Des spécialistes ont détecté des isotopes xénon-133 (133Xe) dans les échantillons d'air qui ont été prélevés en Corée du Sud après les trois derniers essais nucléaires effectués par les autorités nord-coréennes, lit-on sur le site du Comité pour la sécurité nucléaire de la Corée du Sud.

«Il ressort de l'analyse des échantillons récupérés jusqu'au 8 septembre par des appareils stationnaires installés à la surface de la terre qu'ils contenaient une petite quantité d'isotopes xénon-133.»

Actuellement, les experts analysent le déplacement de ces particules pour définir si ce produit de la fission de l'uranium s'était formé sur le territoire de la Corée du Nord.
Selon les spécialistes, le niveau de la radiation n'excède pas les normes sanitaires, la population et l'environnement sont hors du danger.

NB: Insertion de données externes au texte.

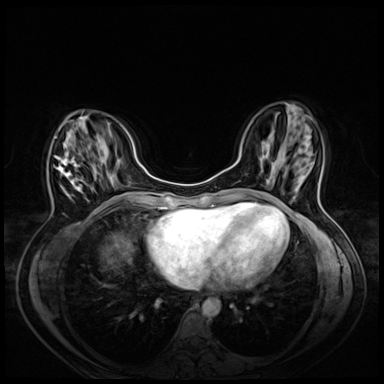
Breast MRI (dynamic contrast-enhanced), one axial slice. Position 19 of 72 along the scan axis. Dynamic contrast-enhanced series, time point 2 of 8 at this slice position (early post-contrast). 3 T. TE 1.4 ms, TR 4.3 ms. 384 × 384 image matrix, field of view 330 × 330 mm. Female patient.
Annotated regions visible in this slice (semi-automatic segmentation, software-assisted and operator-edited):
- enhancing-tissue mask used for the functional tumour volume (all voxels passing the contrast-enhancement thresholds inside the analysis volume; usually the tumour): box from (x=56, y=146) to (x=88, y=201) px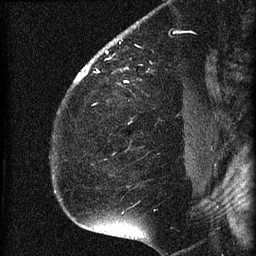
Breast MRI (dynamic contrast-enhanced), one sagittal slice. Slice 49 of 60 in the series (ordered by position). Dynamic contrast-enhanced series, image 2 of 4 at this slice position (ordered by acquisition). 1.5 T. TE 4.2 ms, TR 22.7 ms. 1.5 mm slice thickness. 256 × 256 image matrix. Female patient, age 35 years. Case-level facts recorded for this patient, not image findings: setting: breast cancer imaged before/during neoadjuvant chemotherapy; receptor status: HR-positive, HER2-negative.
Annotated regions visible in this slice (semi-automatic segmentation, software-assisted and operator-edited):
- analysis volume of interest (the breast-tissue region the enhancement analysis was run in; not a lesion): bounding box [x1, y1, x2, y2] px = [69, 27, 199, 112]
- tumour enhancement mask (voxels above the 90 % enhancement threshold inside the analysis volume of interest): [74, 51, 108, 82]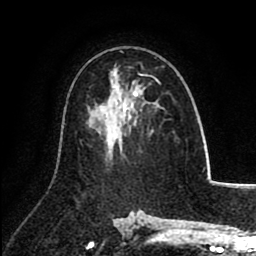
Breast MRI (dynamic contrast-enhanced), one axial slice; slice 51 of 80 in the series (ordered by position); cropped to one breast; dynamic contrast-enhanced series, time point 2 of 8 at this slice position (early post-contrast); 1.5 T; TE 2.6 ms, TR 5.8 ms; 256 × 256 image matrix, field of view 165 × 165 mm. Female patient.
Annotated regions visible in this slice (semi-automatic segmentation, software-assisted and operator-edited):
- enhancing-tissue mask used for the functional tumour volume (all voxels passing the contrast-enhancement thresholds inside the analysis volume; usually the tumour): box from (x=123, y=74) to (x=161, y=117) px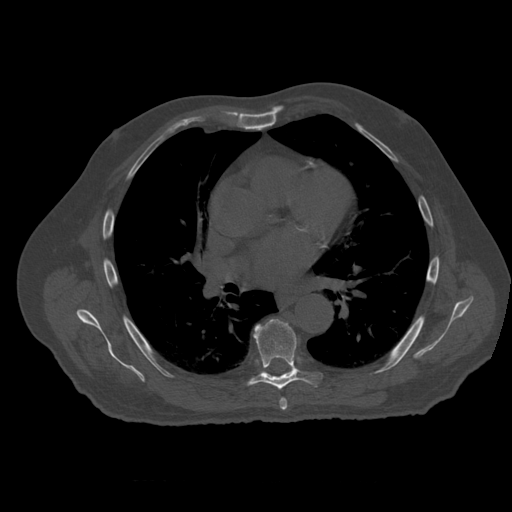
CT including the spine, one axial slice. Position 364 of 399 along the scan axis. 120 kVp. Bone window (W 1800 / L 400 HU). 512 × 512 image matrix, field of view 407 × 407 mm. Patient age 73 years. Case-level facts recorded for this patient, not image findings: primary cancer: prostate.
Annotated regions visible in this slice (semi-automatically segmented with operator editing):
- T6 vertebra: bounding box (x1, y1, x2, y2) in pixels: (280, 398, 288, 411)
- T7 vertebra: (248, 320, 324, 390)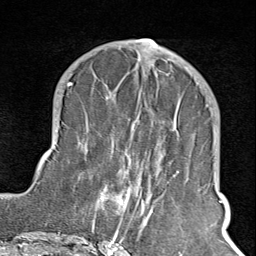
Breast MRI (dynamic contrast-enhanced), one axial slice; position 36 of 100 along the scan axis; cropped to one breast; dynamic contrast-enhanced series, time point 2 of 8 at this slice position (early post-contrast); 1.5 T; TE 1.8 ms, TR 4.3 ms; 256 × 256 image matrix, field of view 180 × 180 mm. Female patient.
Annotated regions visible in this slice (semi-automatically segmented with operator editing):
- enhancing-tissue mask used for the functional tumour volume (all voxels passing the contrast-enhancement thresholds inside the analysis volume; usually the tumour): bounding box (x1, y1, x2, y2) in pixels: (102, 65, 208, 245)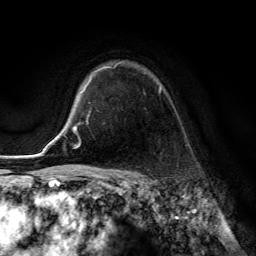
Breast MRI (dynamic contrast-enhanced), one axial slice; cropped to one breast; dynamic contrast-enhanced series, time point 2 of 6 at this slice position (early post-contrast); 3 T; TE 2.8 ms, TR 7.8 ms; 1.2 mm slice thickness; 256 × 256 image matrix. Female patient.
Structures marked on this image (semi-automatically segmented with operator editing):
- enhancing-tissue mask used for the functional tumour volume (all voxels passing the contrast-enhancement thresholds inside the analysis volume; usually the tumour): bounding box <86,62,161,123> (left, top, right, bottom; pixels)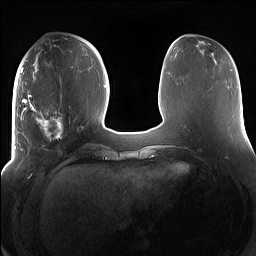
Breast MRI (dynamic contrast-enhanced), one axial slice; slice 57 of 160 in the series (ordered by position); dynamic contrast-enhanced series, time point 2 of 7 at this slice position (early post-contrast); 1.5 T; TE 1.4 ms, TR 5 ms; 1.2 mm slice thickness; 256 × 256 image matrix, field of view 380 × 380 mm. Female patient.
Structures marked on this image (semi-automatic segmentation, software-assisted and operator-edited):
- enhancing-tissue mask used for the functional tumour volume (all voxels passing the contrast-enhancement thresholds inside the analysis volume; usually the tumour): bounding box <15,95,78,158> (left, top, right, bottom; pixels)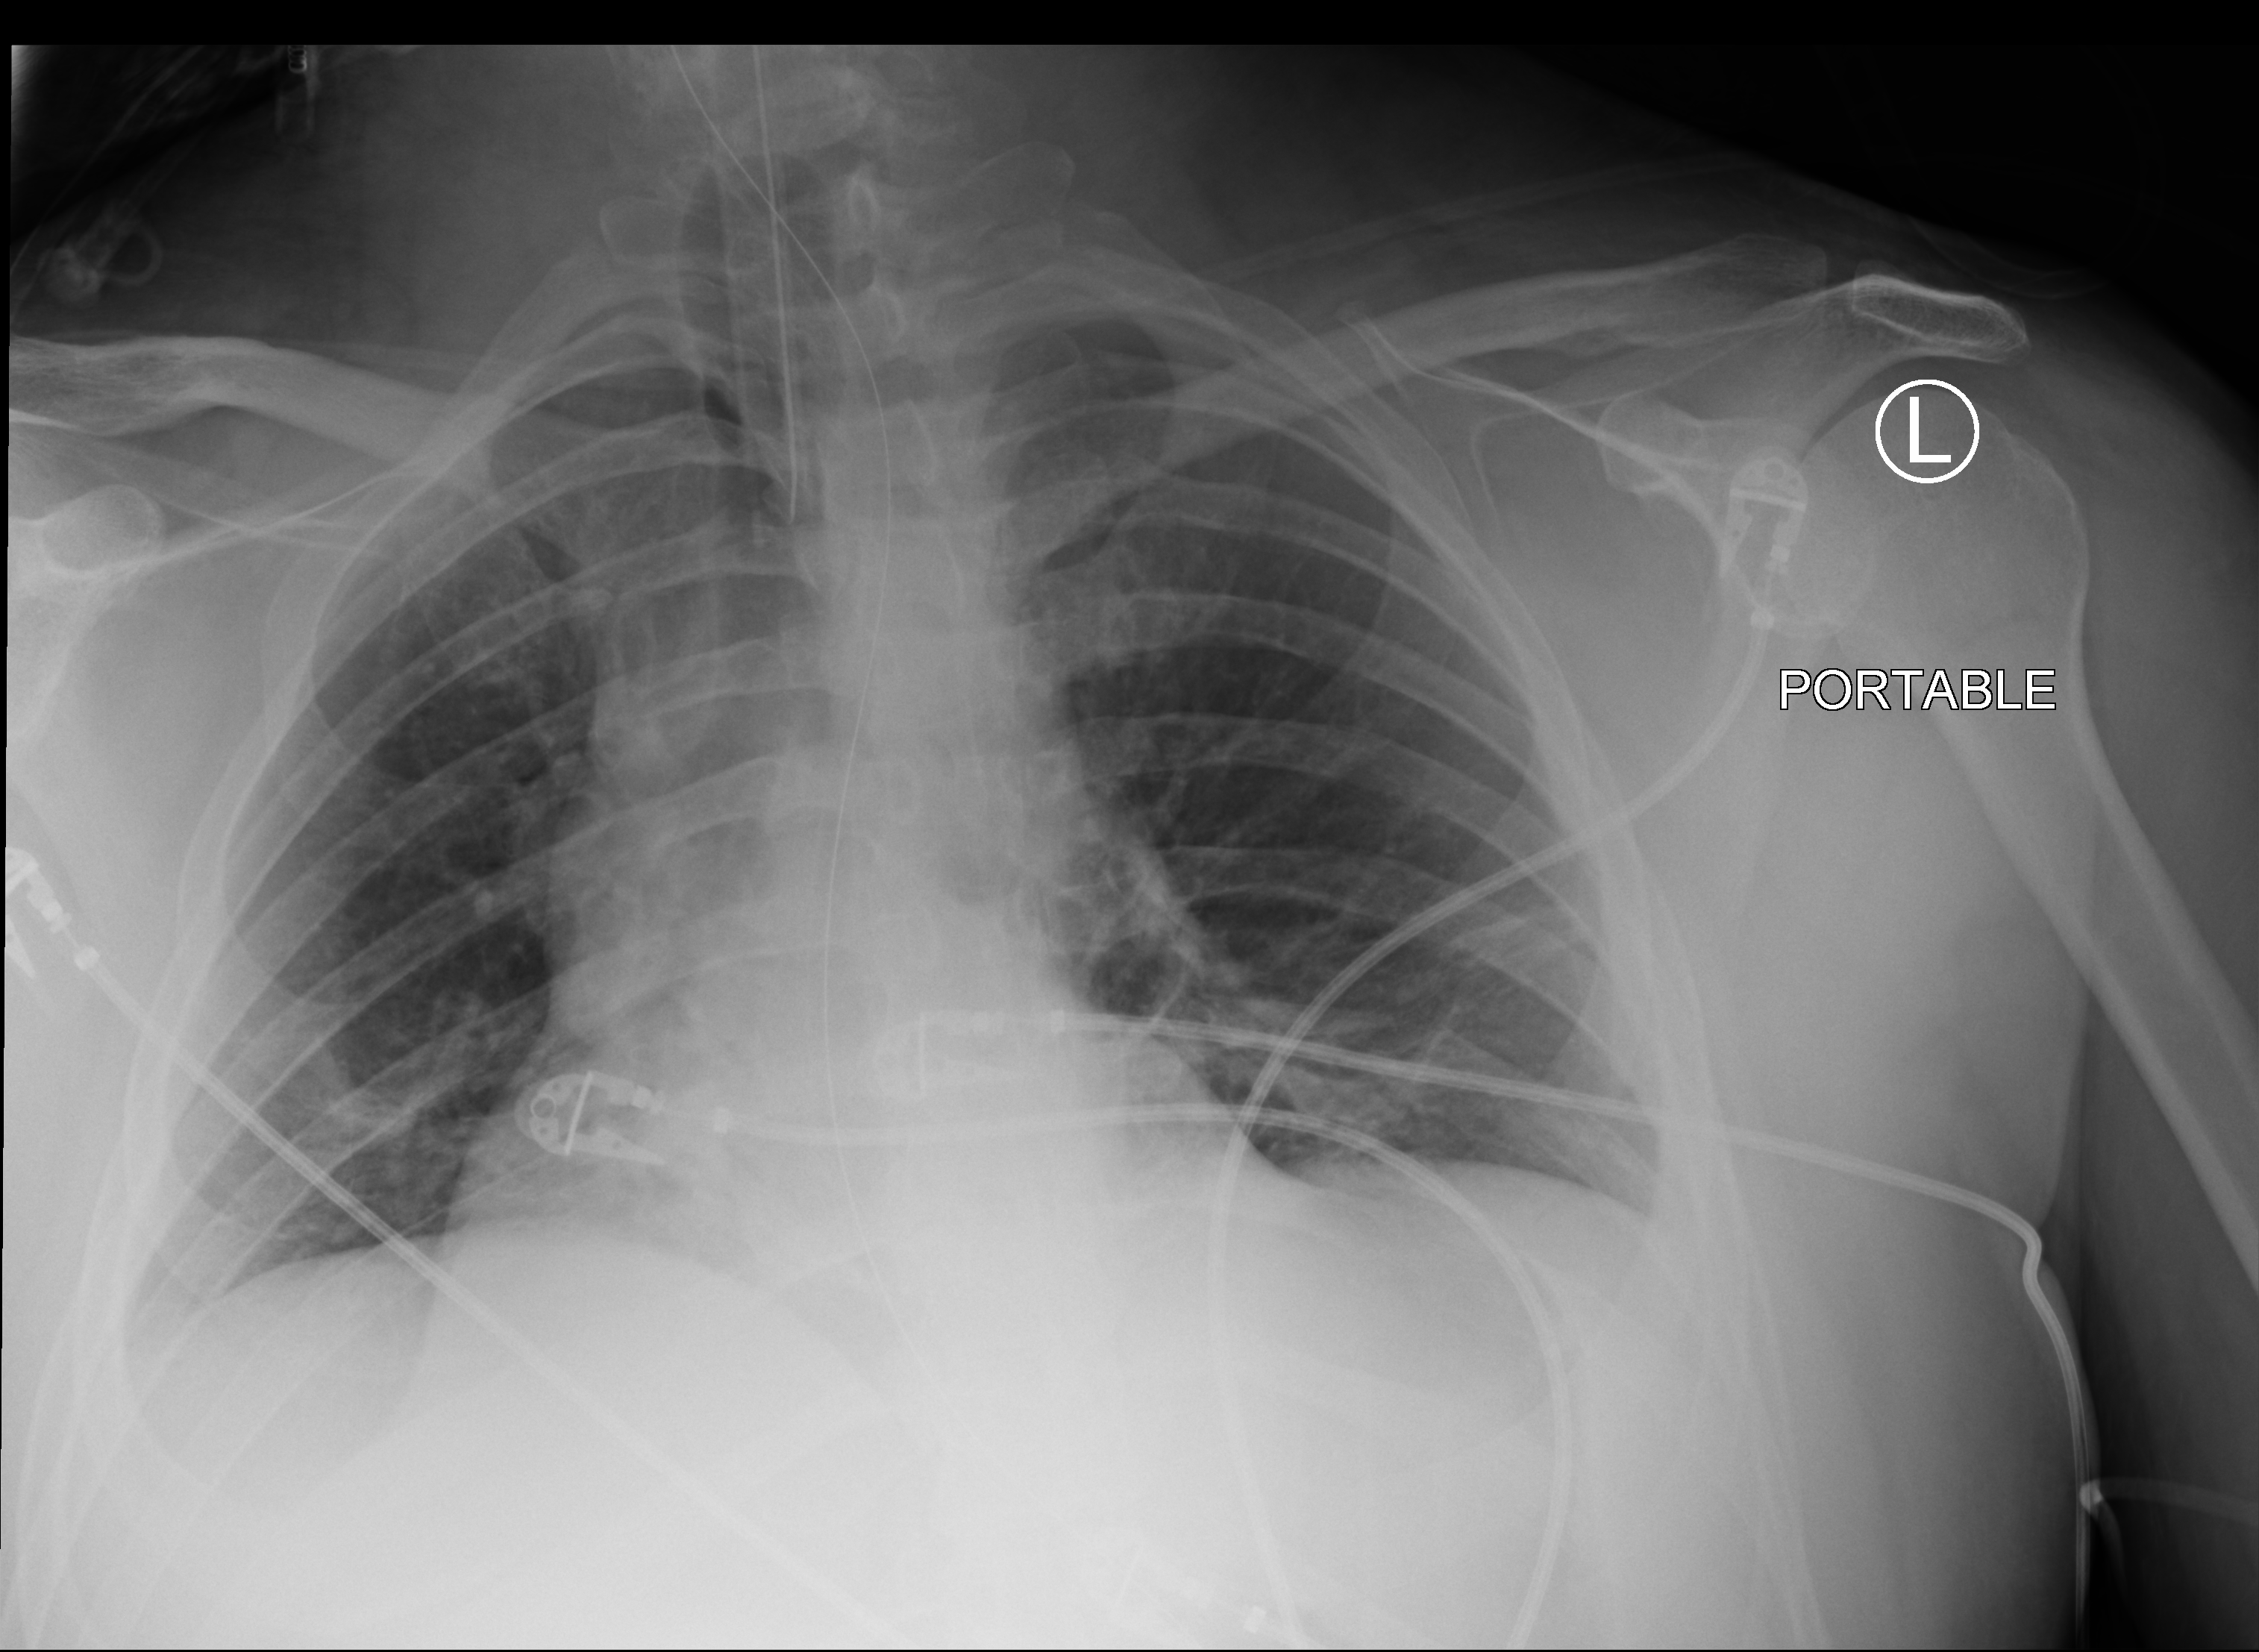
Chest X-ray (portable); anteroposterior (AP) projection. Patient hospitalised with COVID-19; male, aged 18–59 years.
From the hospital-stay record, not from the radiograph (when in the stay this image was taken is not recorded): admitted to intensive care during this hospital stay: yes; mechanically ventilated during this hospital stay: yes.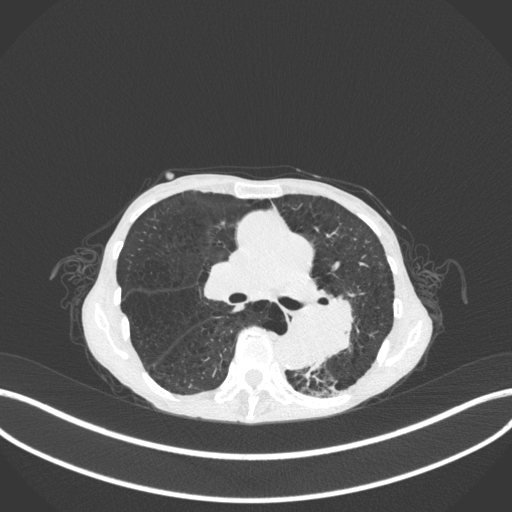
Chest CT, one axial slice; position 161 of 347 along the scan axis; reconstruction kernel B31f; 120 kVp; lung window (W 1500 / L -600 HU); 512 × 512 image matrix, field of view 400 × 400 mm. Patient: female, 70 years. From the clinical record (not read from this slice): clinical TNM (as recorded): T3 N0 M0; histopathological grade: G3.
Annotated regions visible in this slice (bounding box drawn by a radiologist):
- lung tumour (recorded histology: small cell carcinoma): box from (x=288, y=286) to (x=367, y=368) px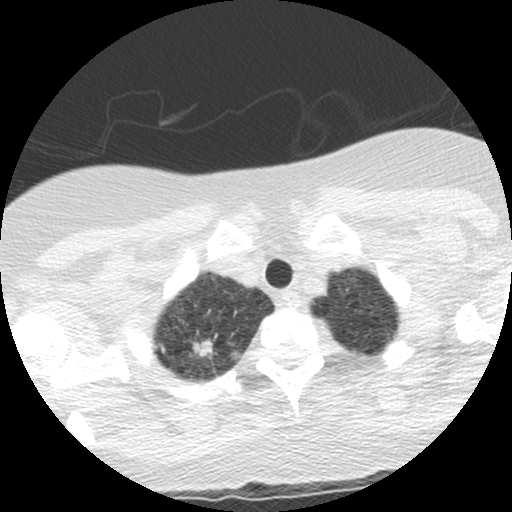
Low-dose screening chest CT, one axial slice; position 118 of 130 along the scan axis; reconstruction kernel STANDARD; 120 kVp; lung window (W 1500 / L -600 HU); 2.5 mm slice thickness; 512 × 512 image matrix, field of view 290 × 290 mm.
Structures marked on this image (outlined manually by an expert reader):
- lesion 1 (tumor, upper lobe of right lung): bounding box <192,340,212,357> (left, top, right, bottom; pixels)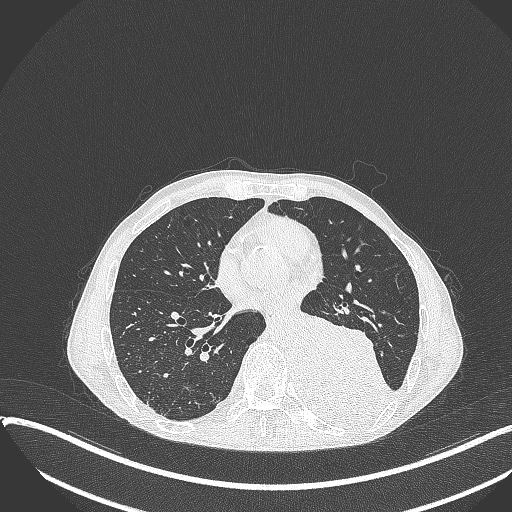
Chest CT, one axial slice; slice 155 of 401 in the series (ordered by position); reconstruction kernel B70f; lung window (W 1500 / L -600 HU); 512 × 512 image matrix. Male patient, age 57 years. From the clinical record (not read from this slice): clinical TNM (as recorded): T4 N0 M0.
Structures marked on this image (bounding box drawn by a radiologist):
- lung tumour (recorded histology: squamous cell carcinoma): bounding box <293,307,397,424> (left, top, right, bottom; pixels)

La Corée du Nord a annoncé dimanche avoir mené l'essai souterrain d'une bombe à hydrogène destinée à équiper un missile à longue portée. Le qualifiant de «réussite totale», Pyongyang a également affirmé que sa bombe H pouvait être montée sur un missile. Le test a provoqué deux secousses de magnitude 6,3 et 4,6. Il s'agit du sixième essai nucléaire réalisé par Pyongyang depuis 2006.

Dossier:
Essai souterrain d'une bombe H nord-coréenne (3 septembre 2017) (19)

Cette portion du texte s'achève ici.